▶ _Material provided_:
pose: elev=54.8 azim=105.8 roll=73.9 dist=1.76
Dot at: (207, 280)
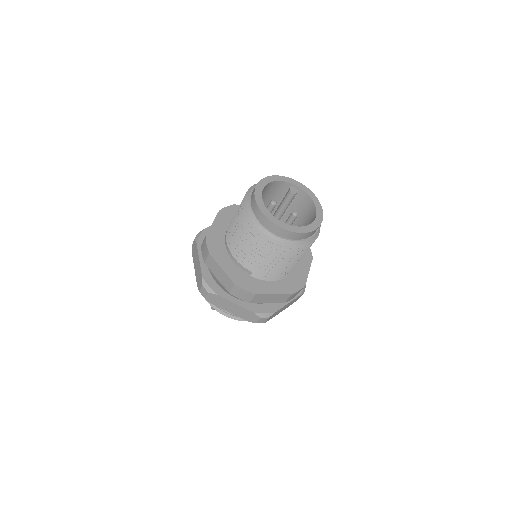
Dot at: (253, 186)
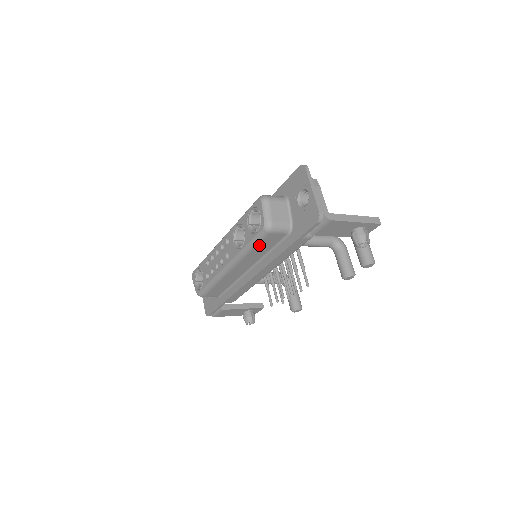
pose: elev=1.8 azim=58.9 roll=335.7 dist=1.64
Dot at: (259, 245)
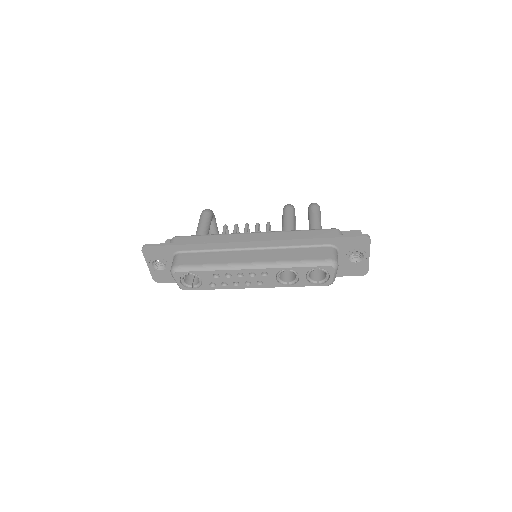
Dot at: occluded
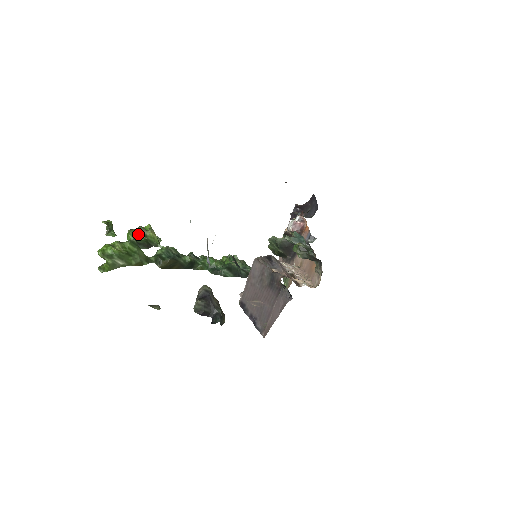
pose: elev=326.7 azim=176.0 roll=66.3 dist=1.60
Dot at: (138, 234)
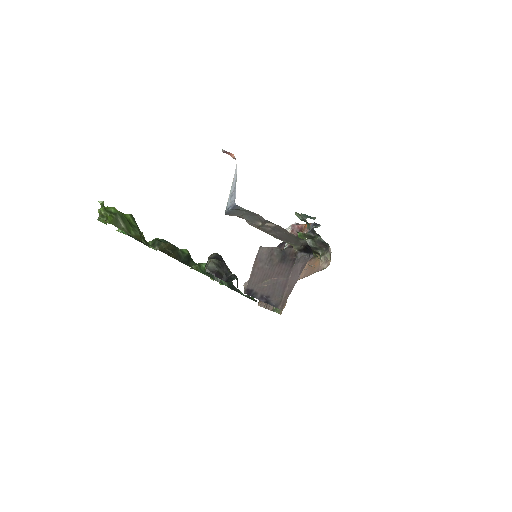
Dot at: occluded
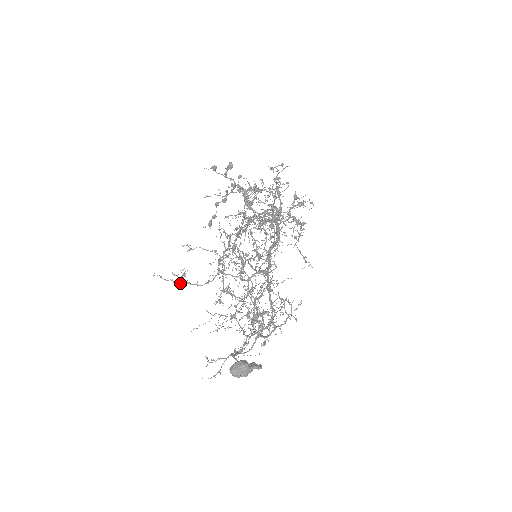
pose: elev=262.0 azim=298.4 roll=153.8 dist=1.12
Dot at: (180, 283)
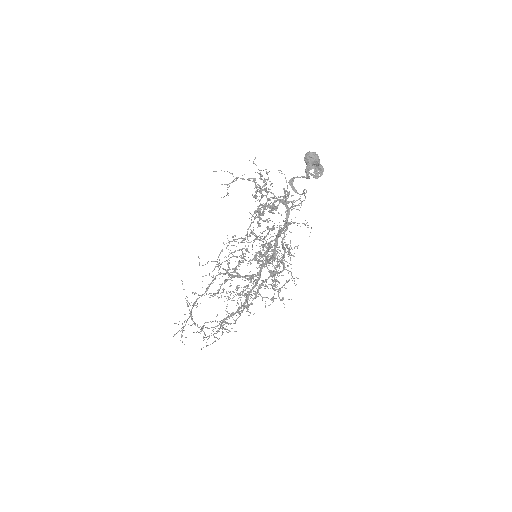
Dot at: (232, 182)
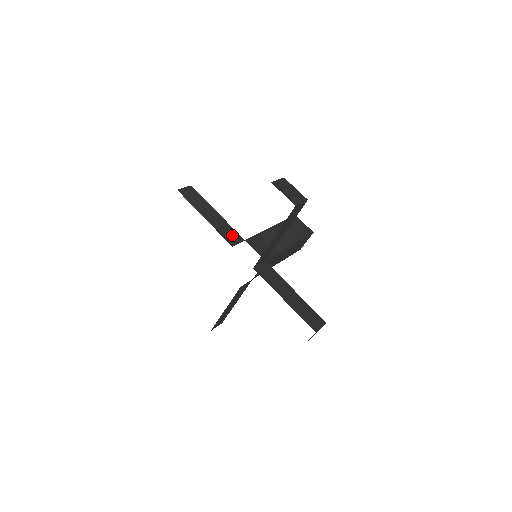
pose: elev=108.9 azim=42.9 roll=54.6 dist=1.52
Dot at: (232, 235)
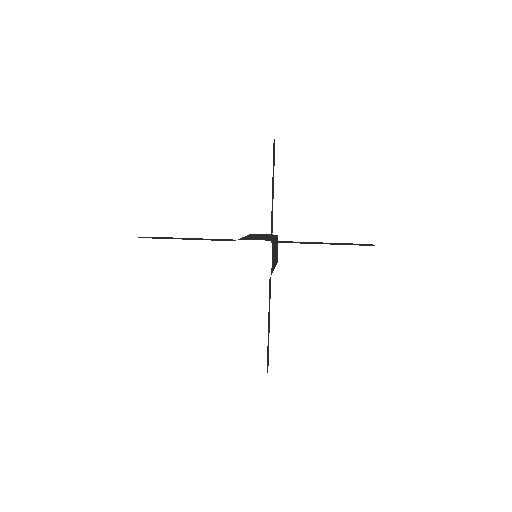
Dot at: occluded
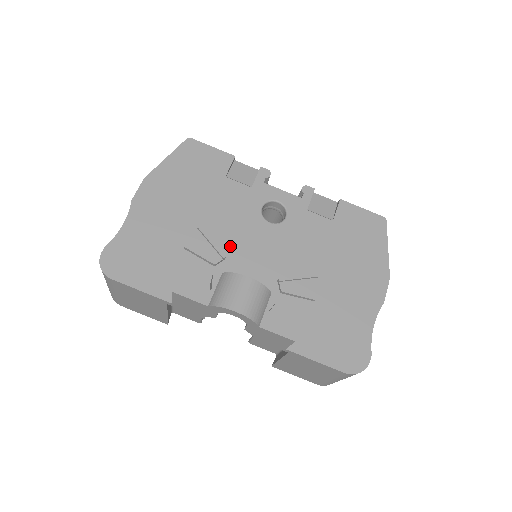
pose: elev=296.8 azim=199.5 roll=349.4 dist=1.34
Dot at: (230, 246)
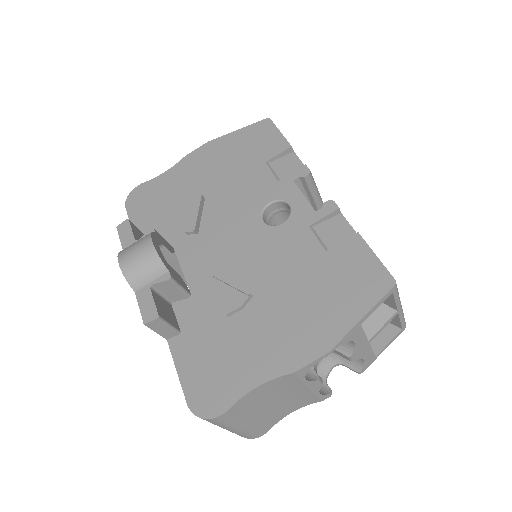
Dot at: (212, 224)
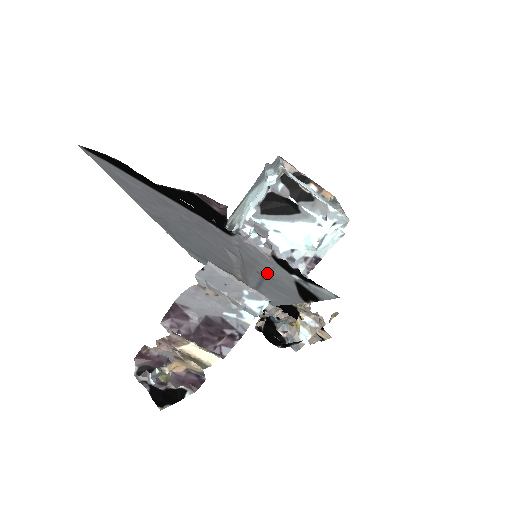
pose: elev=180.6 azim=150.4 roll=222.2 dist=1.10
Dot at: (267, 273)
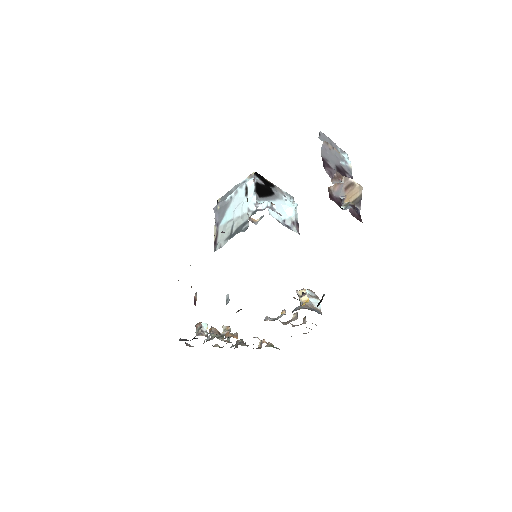
Dot at: occluded
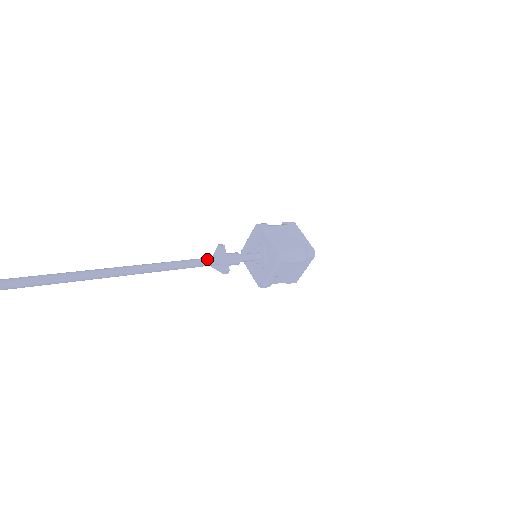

▶ _Problem to work on_: Please rename "dist" to "distance" in the rows that begin at the line containing "pose: elev=296.8 azim=199.5" and stop after the last row, keeping everything else unchanged. Leave the pictures out of your answer.

▶ _Exercise response_:
pose: elev=296.8 azim=199.5 roll=349.4 distance=1.34
Dot at: (230, 246)
Dot at: (212, 224)
pose: elev=180.6 azim=150.4 roll=222.2 distance=1.10
Dot at: (267, 273)
Dot at: occluded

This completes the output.